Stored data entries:
_____
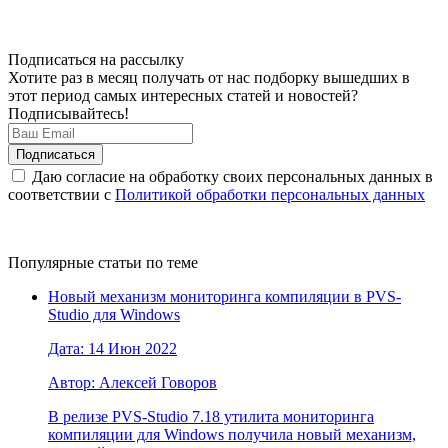
Подписаться на рассылку
Хотите раз в месяц получать от нас подборку вышедших в
этот период самых интересных статей и новостей?
Подписывайтесь!
Даю согласие на обработку своих персональных данных в
соответствии с
Политикой обработки персональных данных
Популярные статьи по теме
Новый механизм мониторинга компиляции в PVS-
Studio для Windows
Дата: 14 Июн 2022
Автор: Алексей Говоров
В релизе PVS-Studio 7.18 утилита мониторинга
компиляции для Windows получила новый механизм,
_____
YOUR OBJECTIVE:
Within the entries above, find each line where "данных" appears; copy every one.

REPLY:
Даю согласие на обработку своих персональных данных в
Политикой обработки персональных данных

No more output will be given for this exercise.